# What is expected
After counting the lines below that contain "these", reply with that number alone.

# Raw data
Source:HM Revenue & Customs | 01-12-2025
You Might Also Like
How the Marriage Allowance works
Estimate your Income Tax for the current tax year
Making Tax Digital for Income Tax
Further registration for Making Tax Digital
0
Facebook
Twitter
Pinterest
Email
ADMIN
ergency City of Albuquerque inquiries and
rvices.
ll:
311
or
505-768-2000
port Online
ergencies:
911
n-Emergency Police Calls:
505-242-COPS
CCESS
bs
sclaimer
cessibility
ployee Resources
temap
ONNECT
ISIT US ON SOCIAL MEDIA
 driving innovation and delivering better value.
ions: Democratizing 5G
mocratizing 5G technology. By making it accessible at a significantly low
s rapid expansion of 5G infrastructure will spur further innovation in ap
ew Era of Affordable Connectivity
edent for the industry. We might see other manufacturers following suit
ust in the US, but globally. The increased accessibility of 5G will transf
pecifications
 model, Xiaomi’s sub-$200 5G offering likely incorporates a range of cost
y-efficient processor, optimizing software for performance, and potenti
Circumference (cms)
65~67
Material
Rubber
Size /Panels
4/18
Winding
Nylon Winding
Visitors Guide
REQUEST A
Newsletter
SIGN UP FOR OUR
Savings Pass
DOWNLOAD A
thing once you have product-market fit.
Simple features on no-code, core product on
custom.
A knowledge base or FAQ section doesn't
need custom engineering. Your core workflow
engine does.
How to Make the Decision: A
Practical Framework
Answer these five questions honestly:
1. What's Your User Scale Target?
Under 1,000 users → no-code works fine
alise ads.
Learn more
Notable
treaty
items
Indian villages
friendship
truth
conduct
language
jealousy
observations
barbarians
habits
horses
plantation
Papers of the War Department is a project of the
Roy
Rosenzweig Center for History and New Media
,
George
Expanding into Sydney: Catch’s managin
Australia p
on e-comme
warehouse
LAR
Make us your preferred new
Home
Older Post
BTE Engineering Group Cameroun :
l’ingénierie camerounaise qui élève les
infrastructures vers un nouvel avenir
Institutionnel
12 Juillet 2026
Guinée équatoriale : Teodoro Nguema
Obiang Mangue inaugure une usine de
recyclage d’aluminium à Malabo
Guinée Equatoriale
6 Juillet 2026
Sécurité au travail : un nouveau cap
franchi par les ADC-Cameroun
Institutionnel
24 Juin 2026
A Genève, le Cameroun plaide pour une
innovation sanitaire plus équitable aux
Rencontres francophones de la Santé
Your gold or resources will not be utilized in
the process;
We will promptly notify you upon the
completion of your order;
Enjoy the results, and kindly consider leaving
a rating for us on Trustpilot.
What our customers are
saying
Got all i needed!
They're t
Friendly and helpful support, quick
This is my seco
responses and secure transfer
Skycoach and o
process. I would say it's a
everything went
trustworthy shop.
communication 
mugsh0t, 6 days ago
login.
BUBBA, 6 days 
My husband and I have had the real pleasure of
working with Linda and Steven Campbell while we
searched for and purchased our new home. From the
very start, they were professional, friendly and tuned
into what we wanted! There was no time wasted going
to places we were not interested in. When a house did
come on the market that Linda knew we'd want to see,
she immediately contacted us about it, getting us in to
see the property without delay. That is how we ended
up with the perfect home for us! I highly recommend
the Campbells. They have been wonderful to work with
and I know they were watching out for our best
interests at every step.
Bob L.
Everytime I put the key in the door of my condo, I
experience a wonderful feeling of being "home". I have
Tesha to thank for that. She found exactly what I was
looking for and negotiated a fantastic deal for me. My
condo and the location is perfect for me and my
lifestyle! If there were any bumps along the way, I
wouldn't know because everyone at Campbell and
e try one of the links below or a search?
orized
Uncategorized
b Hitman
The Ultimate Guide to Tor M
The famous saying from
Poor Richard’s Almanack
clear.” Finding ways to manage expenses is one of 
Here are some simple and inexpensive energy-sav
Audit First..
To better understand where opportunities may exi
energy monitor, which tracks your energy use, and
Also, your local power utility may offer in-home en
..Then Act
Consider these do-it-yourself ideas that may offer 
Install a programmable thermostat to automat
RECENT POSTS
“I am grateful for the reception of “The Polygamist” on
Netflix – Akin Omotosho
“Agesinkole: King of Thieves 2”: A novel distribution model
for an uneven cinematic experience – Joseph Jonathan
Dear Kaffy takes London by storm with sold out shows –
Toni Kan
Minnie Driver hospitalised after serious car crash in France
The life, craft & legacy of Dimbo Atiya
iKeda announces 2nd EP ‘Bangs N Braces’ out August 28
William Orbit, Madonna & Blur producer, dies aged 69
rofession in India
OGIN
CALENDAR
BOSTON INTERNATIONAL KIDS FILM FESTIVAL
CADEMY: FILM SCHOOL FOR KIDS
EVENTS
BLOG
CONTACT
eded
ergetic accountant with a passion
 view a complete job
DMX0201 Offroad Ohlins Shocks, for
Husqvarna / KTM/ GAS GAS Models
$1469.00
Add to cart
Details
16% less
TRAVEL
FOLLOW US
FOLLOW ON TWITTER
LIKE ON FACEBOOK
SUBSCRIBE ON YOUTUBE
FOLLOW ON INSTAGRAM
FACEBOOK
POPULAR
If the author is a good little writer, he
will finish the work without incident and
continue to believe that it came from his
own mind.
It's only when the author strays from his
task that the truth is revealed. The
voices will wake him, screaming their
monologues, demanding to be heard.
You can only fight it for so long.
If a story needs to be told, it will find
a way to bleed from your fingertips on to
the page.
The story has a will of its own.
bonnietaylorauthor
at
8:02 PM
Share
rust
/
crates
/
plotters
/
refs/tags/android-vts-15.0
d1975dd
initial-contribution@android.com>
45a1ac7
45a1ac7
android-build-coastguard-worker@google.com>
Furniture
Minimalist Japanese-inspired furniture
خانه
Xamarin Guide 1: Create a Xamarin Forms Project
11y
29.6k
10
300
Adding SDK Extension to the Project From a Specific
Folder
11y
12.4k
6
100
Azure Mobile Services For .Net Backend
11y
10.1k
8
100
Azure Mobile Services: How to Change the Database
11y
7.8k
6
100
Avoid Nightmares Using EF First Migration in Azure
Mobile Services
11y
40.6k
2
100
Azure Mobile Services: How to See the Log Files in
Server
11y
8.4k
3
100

# Result for this exercise
2